What a home it was — and what a journey up to town! Arabella had told her mother that the letter to Lord Rufford had been written and posted, and since that hardly a word had passed between them. When they left Marygold in the Connop Green carriage they smiled, and shook hands, and kissed their friends in unison, and then sank back into silence. At the station they walked up and down the platform together for the sake of appearance, but did not speak. In the train there were others with them and they both feigned to be asleep. Then they were driven to their lodgings in a cab, still speechless. It was the mother who first saw that the horror of this if continued would be too great to be endured. “Arabella,” she said in a hoarse voice, “why don’t you speak?”
“Because I’ve got nothing to say.”
“That’s nonsense. There is always something to say.”
“You have ruined me, mamma; just ruined me.”
“I did for you the very best I could. If you would have been advised by me, instead of being ruined, you would have had a handsome fortune. I have slaved for you for the last twelve years. No mother ever sacrificed herself for her child more than I have done for you, and now see the return I get. I sometimes think that it will kill me.”
“Everything I say is nonsense — while you tell me one day that you are going to hang yourself, and another day that you will drown yourself.”
“So I would if I dared. What is it that you have brought me to? Who will have me in their houses when they hear that you consented to take Lord Rufford’s money?”
“Nobody will hear it unless you tell them.”

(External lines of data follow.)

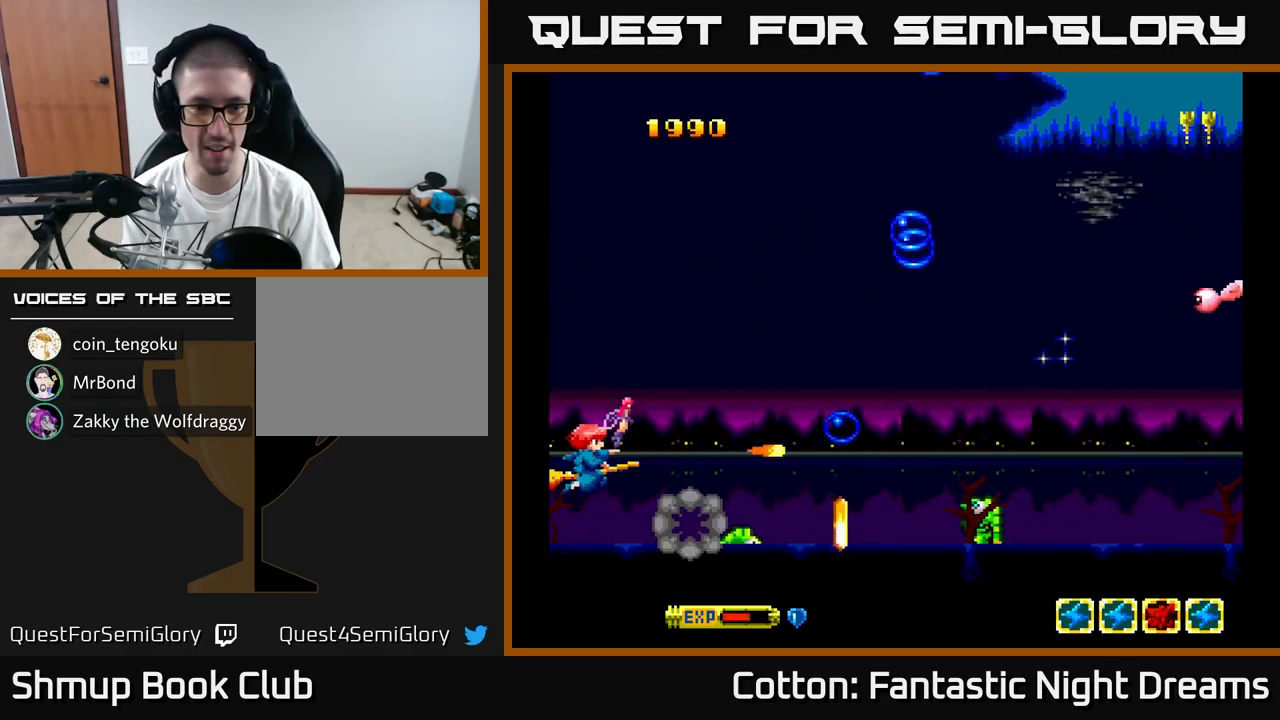
{"buttons": ["B", "Y"], "right_stick": "center", "events": [[117, "DPAD_RIGHT", "down"], [150, "B", "up"], [167, "DPAD_RIGHT", "up"], [317, "B", "down"]]}
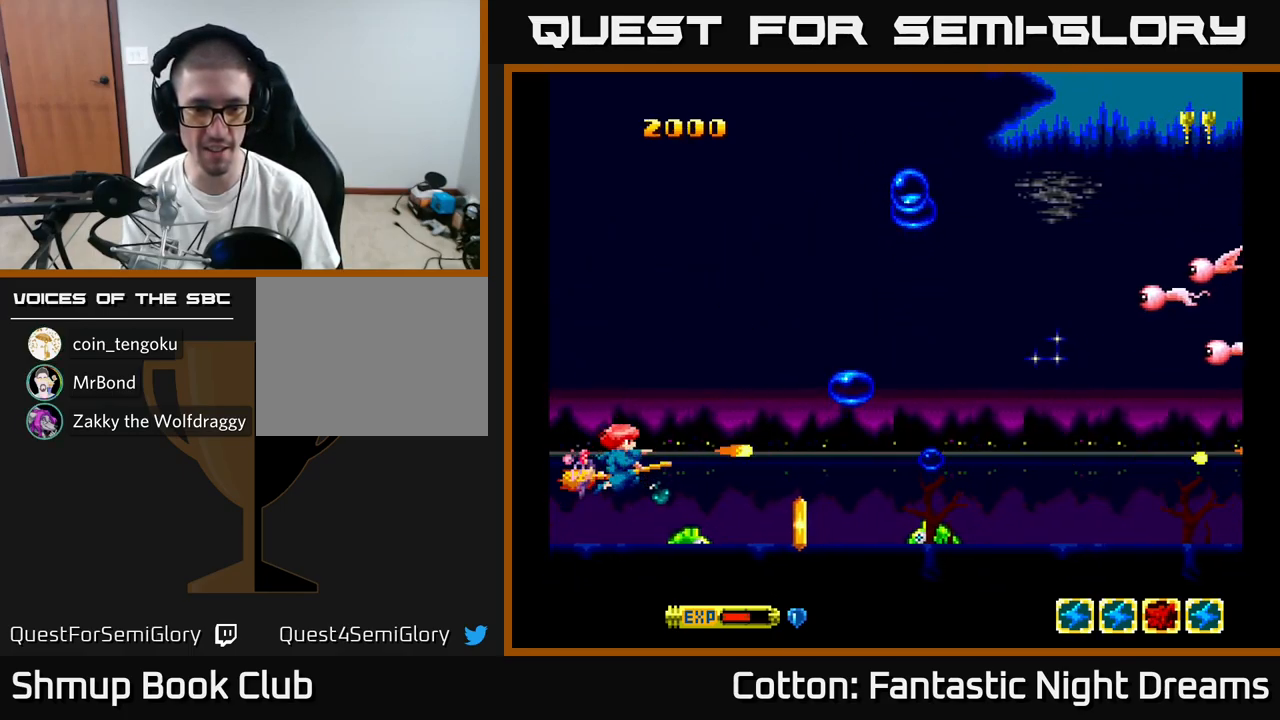
{"buttons": ["DPAD_DOWN"], "right_stick": "center", "events": [[167, "B", "up"], [167, "Y", "up"], [434, "DPAD_DOWN", "down"]]}
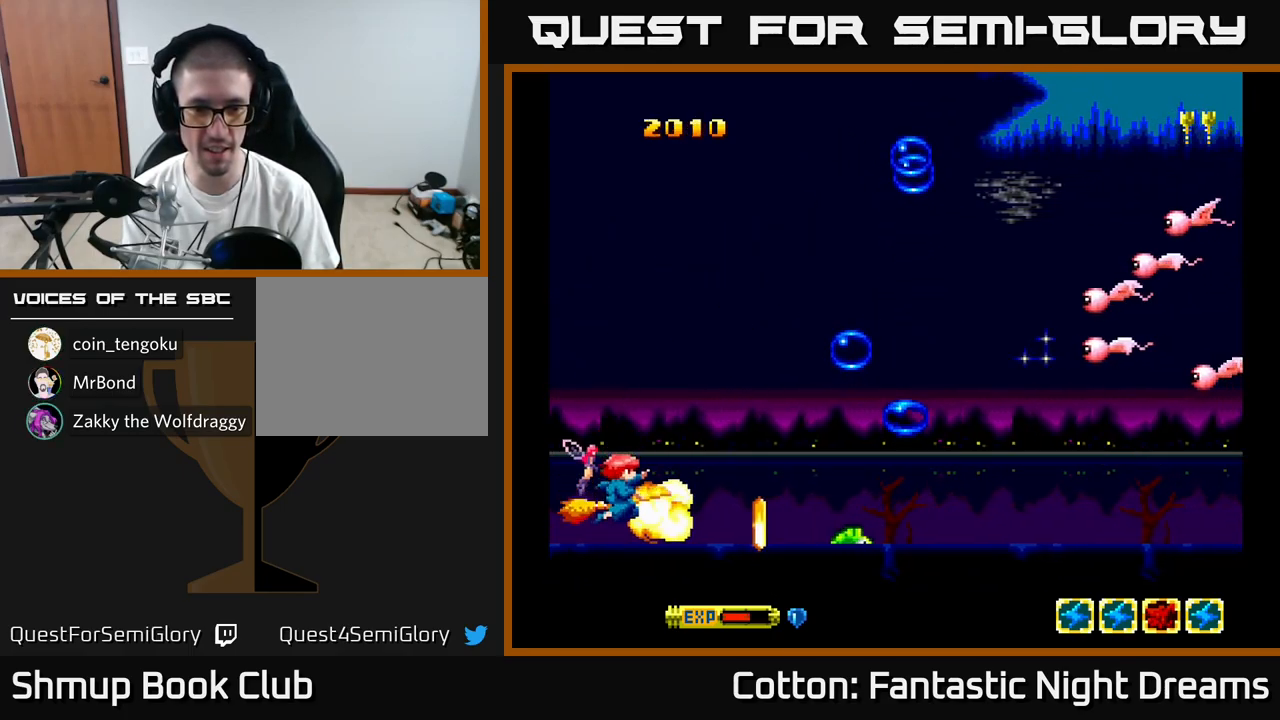
{"buttons": ["DPAD_RIGHT"], "right_stick": "center", "events": [[67, "Y", "down"], [100, "DPAD_DOWN", "up"], [167, "Y", "up"], [300, "Y", "down"], [334, "Y", "up"], [467, "DPAD_RIGHT", "down"]]}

“I shall tell my uncle and my aunt and Mistletoe, in order that they may know how it is that Lord Rufford has been allowed to escape. I say that you have ruined me. If it had not been for your vulgar bargain with him, he must have been brought to keep his word at last. Oh, that he should have ever thought it was possible that I was to be bought off for a sum of money!”
Later on in the evening the mother again implored her daughter to speak to her. “What’s the use, mamma, when you know what we think of each other. What’s the good of pretending? There is nobody here to hear us.” Later on still she herself began. “I don’t know how much you’ve got, mamma; but whatever it is, we’d better divide it. After what you did in Piccadilly we shall never get on together again.”
“There is not enough to divide,” said Lady Augustus.
“If I had not you to go about with me I could get taken in pretty nearly all the year round.”
“Who’d take you?”
“Leave that to me. I would manage it, and you could join with some other old person.”
“We shall kill each other if we stay like this,” said Arabella as she took up her candle.
“You have pretty nearly killed me as it is,” said the old woman as the other shut the door.